Extracted page text data:

■ ■ ■ ■ ■

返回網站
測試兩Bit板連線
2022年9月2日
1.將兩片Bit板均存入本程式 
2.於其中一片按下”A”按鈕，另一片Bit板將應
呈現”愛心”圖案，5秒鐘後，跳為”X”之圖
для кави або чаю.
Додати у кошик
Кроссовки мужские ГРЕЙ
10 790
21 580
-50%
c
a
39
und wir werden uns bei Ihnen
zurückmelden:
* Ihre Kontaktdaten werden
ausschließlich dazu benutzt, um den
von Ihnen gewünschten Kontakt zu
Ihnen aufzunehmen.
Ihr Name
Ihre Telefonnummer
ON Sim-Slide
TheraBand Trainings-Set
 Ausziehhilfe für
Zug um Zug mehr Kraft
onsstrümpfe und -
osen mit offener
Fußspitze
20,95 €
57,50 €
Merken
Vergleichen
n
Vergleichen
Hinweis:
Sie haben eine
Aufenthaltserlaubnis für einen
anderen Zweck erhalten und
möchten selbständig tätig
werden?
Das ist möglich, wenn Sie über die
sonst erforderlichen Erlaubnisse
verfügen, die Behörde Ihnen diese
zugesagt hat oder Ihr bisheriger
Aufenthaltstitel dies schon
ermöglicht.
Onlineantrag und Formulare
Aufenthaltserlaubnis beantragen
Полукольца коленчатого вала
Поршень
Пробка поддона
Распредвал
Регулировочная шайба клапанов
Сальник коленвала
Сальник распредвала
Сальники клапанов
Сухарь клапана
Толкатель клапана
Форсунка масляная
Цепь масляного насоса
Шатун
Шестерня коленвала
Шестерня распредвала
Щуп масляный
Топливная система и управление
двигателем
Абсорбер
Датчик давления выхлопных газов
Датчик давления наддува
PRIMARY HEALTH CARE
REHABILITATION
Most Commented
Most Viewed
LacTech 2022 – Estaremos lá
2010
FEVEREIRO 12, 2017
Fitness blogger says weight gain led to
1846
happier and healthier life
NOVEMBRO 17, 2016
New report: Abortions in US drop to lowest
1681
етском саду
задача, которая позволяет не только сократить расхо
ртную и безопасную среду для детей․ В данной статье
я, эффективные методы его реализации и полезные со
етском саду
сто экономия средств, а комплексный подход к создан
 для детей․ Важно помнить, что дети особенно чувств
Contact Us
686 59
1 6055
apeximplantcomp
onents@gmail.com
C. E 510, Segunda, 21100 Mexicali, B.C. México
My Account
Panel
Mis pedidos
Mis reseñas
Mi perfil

■ ■ ■ ■ ■

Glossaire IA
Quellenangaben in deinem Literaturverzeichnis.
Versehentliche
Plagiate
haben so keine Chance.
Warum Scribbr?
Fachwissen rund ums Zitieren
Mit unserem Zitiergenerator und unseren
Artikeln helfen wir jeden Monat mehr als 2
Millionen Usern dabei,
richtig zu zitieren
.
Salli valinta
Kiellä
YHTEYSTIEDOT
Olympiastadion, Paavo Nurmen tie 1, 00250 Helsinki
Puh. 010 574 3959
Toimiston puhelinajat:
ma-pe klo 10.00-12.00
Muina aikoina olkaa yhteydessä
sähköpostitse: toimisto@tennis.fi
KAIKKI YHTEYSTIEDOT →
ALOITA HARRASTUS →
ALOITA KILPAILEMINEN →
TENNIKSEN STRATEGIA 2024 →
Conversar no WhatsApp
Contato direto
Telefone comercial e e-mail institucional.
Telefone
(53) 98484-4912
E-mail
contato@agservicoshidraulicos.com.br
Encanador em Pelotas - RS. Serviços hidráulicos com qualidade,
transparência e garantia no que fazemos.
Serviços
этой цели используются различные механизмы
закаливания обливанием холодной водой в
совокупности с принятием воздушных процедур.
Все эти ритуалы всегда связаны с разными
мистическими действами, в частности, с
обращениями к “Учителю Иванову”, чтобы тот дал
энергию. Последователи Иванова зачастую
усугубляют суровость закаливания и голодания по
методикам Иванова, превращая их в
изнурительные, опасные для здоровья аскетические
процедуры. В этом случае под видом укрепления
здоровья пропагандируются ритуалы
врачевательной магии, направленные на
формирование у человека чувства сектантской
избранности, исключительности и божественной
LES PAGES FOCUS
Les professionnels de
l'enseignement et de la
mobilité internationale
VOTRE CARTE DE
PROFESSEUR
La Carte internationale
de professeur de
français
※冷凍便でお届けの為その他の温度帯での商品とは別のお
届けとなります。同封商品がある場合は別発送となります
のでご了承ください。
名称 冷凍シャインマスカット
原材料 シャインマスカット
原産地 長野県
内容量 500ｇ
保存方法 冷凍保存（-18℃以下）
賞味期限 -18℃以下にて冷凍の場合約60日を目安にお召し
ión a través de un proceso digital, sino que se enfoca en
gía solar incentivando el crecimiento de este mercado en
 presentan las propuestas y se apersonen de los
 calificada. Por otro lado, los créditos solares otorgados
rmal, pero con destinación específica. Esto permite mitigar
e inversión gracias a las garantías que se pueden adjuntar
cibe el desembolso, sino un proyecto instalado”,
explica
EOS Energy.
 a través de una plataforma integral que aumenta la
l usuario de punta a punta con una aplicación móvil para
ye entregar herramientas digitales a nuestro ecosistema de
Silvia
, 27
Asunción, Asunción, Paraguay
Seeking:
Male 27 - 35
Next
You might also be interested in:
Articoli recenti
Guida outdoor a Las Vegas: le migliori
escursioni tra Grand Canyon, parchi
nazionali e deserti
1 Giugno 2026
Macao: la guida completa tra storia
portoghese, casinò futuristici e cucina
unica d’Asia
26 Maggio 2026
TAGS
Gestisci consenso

■ ■ ■ ■ ■

EXERCISE: Write out exactly the lines above from the line with "ión a través" through the line with "Gestisci consenso", both of them included, and leave out all other lines.

SOLUTION FOR THIS EXERCISE:
ión a través de un proceso digital, sino que se enfoca en
gía solar incentivando el crecimiento de este mercado en
 presentan las propuestas y se apersonen de los
 calificada. Por otro lado, los créditos solares otorgados
rmal, pero con destinación específica. Esto permite mitigar
e inversión gracias a las garantías que se pueden adjuntar
cibe el desembolso, sino un proyecto instalado”,
explica
EOS Energy.
 a través de una plataforma integral que aumenta la
l usuario de punta a punta con una aplicación móvil para
ye entregar herramientas digitales a nuestro ecosistema de
Silvia
, 27
Asunción, Asunción, Paraguay
Seeking:
Male 27 - 35
Next
You might also be interested in:
Articoli recenti
Guida outdoor a Las Vegas: le migliori
escursioni tra Grand Canyon, parchi
nazionali e deserti
1 Giugno 2026
Macao: la guida completa tra storia
portoghese, casinò futuristici e cucina
unica d’Asia
26 Maggio 2026
TAGS
Gestisci consenso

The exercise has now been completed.